> [DATA FOR THIS EXERCISE]
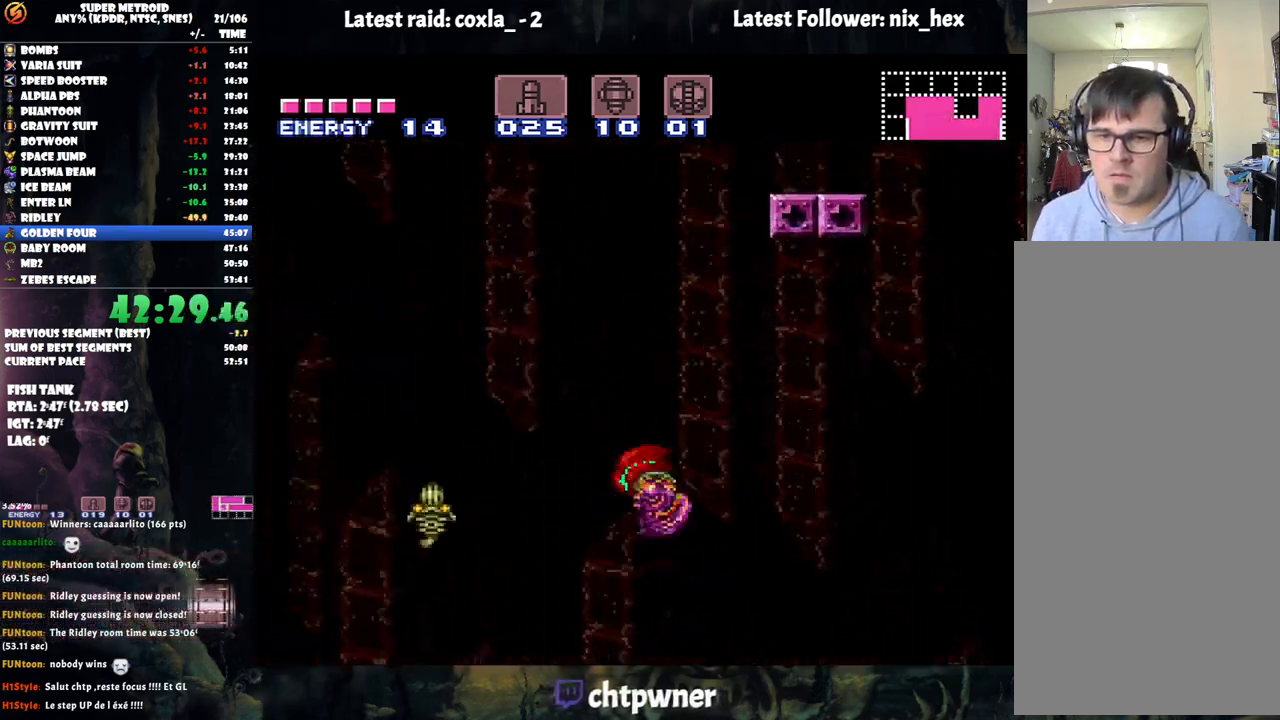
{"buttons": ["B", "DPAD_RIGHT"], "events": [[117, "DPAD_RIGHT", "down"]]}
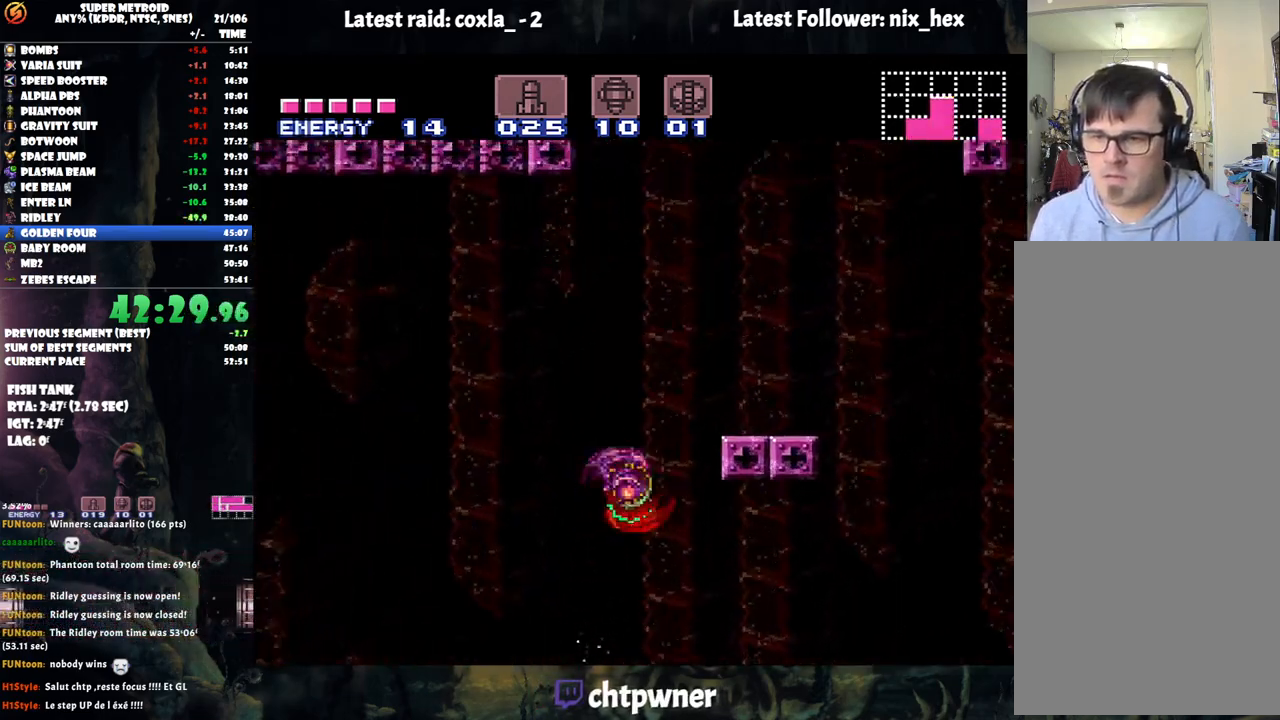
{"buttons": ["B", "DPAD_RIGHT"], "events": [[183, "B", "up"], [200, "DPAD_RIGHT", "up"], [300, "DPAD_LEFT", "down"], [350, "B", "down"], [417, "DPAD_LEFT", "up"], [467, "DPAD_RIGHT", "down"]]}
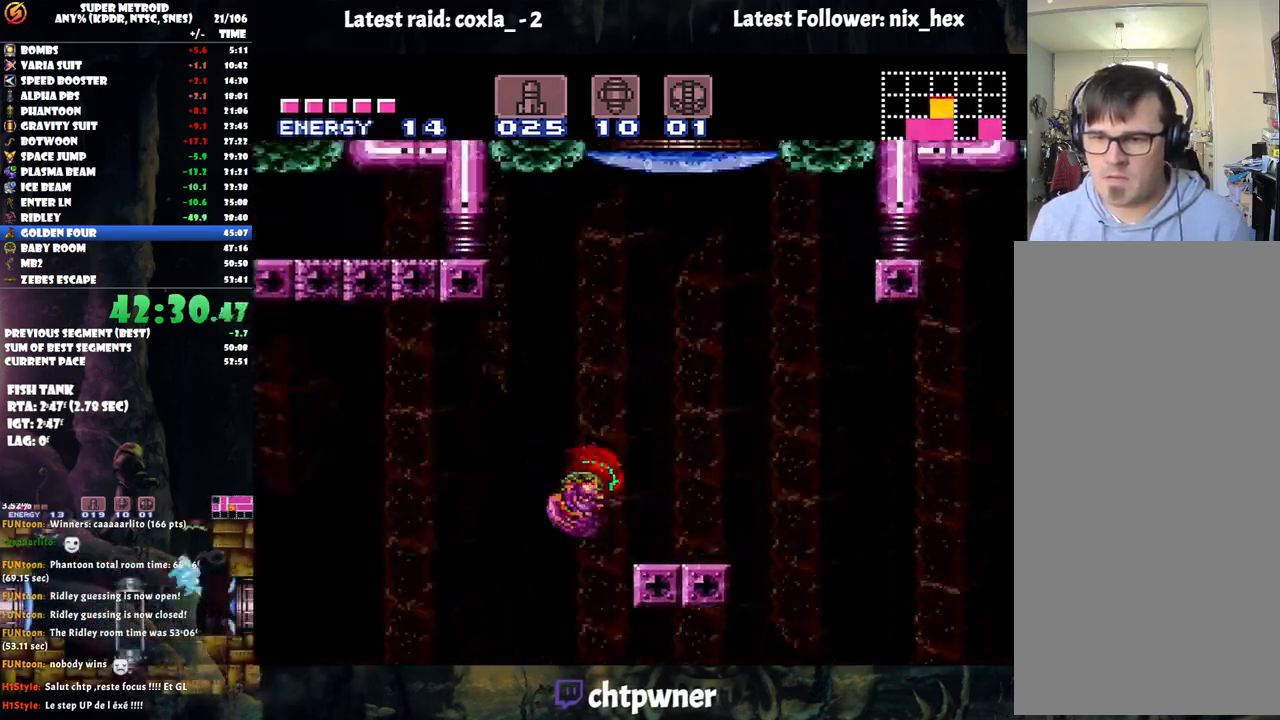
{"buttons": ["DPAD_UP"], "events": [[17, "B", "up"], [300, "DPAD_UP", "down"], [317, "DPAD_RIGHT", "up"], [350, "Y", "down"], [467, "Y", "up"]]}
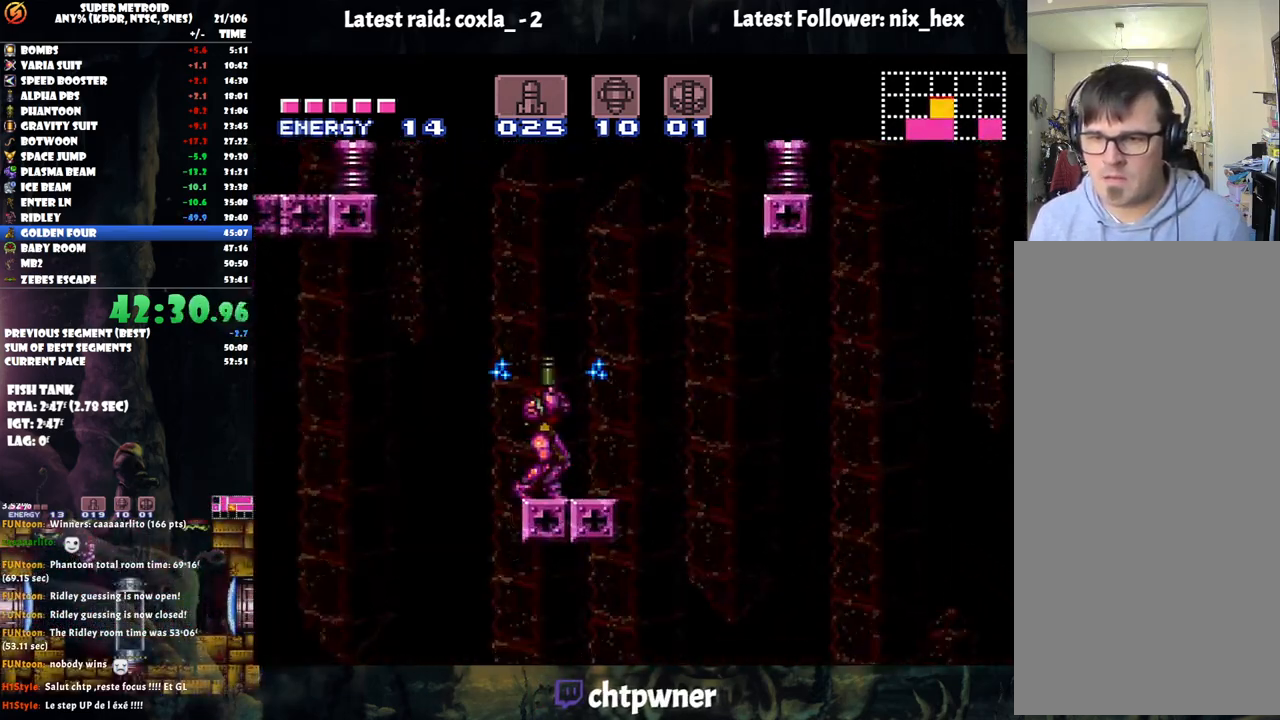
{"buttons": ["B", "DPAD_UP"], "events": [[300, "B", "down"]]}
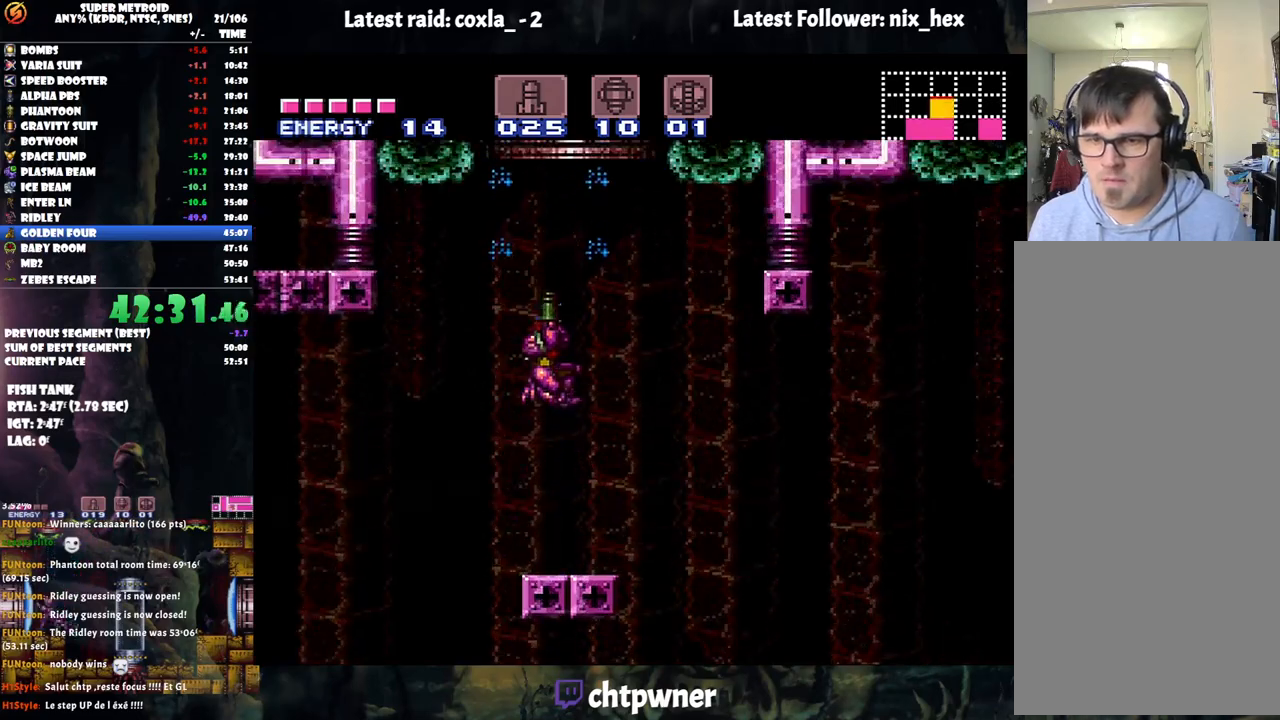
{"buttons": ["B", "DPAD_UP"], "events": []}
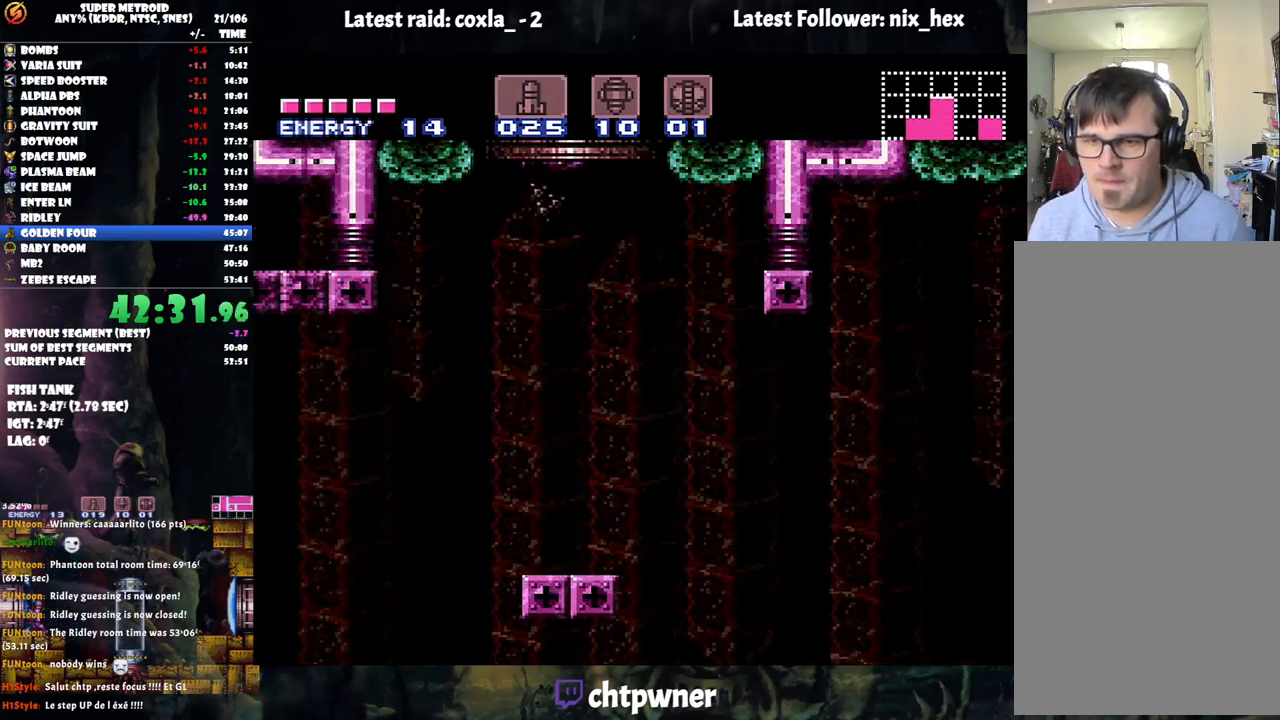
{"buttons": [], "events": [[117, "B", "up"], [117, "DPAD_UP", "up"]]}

> [ASSIGNED TASK]
Repeat all of the entries above exactly. Keep pictures out of it.

> [FINISHED EXERCISE]
{"buttons": ["B", "DPAD_RIGHT"], "events": [[117, "DPAD_RIGHT", "down"]]}
{"buttons": ["B", "DPAD_RIGHT"], "events": [[183, "B", "up"], [200, "DPAD_RIGHT", "up"], [300, "DPAD_LEFT", "down"], [350, "B", "down"], [417, "DPAD_LEFT", "up"], [467, "DPAD_RIGHT", "down"]]}
{"buttons": ["DPAD_UP"], "events": [[17, "B", "up"], [300, "DPAD_UP", "down"], [317, "DPAD_RIGHT", "up"], [350, "Y", "down"], [467, "Y", "up"]]}
{"buttons": ["B", "DPAD_UP"], "events": [[300, "B", "down"]]}
{"buttons": ["B", "DPAD_UP"], "events": []}
{"buttons": [], "events": [[117, "B", "up"], [117, "DPAD_UP", "up"]]}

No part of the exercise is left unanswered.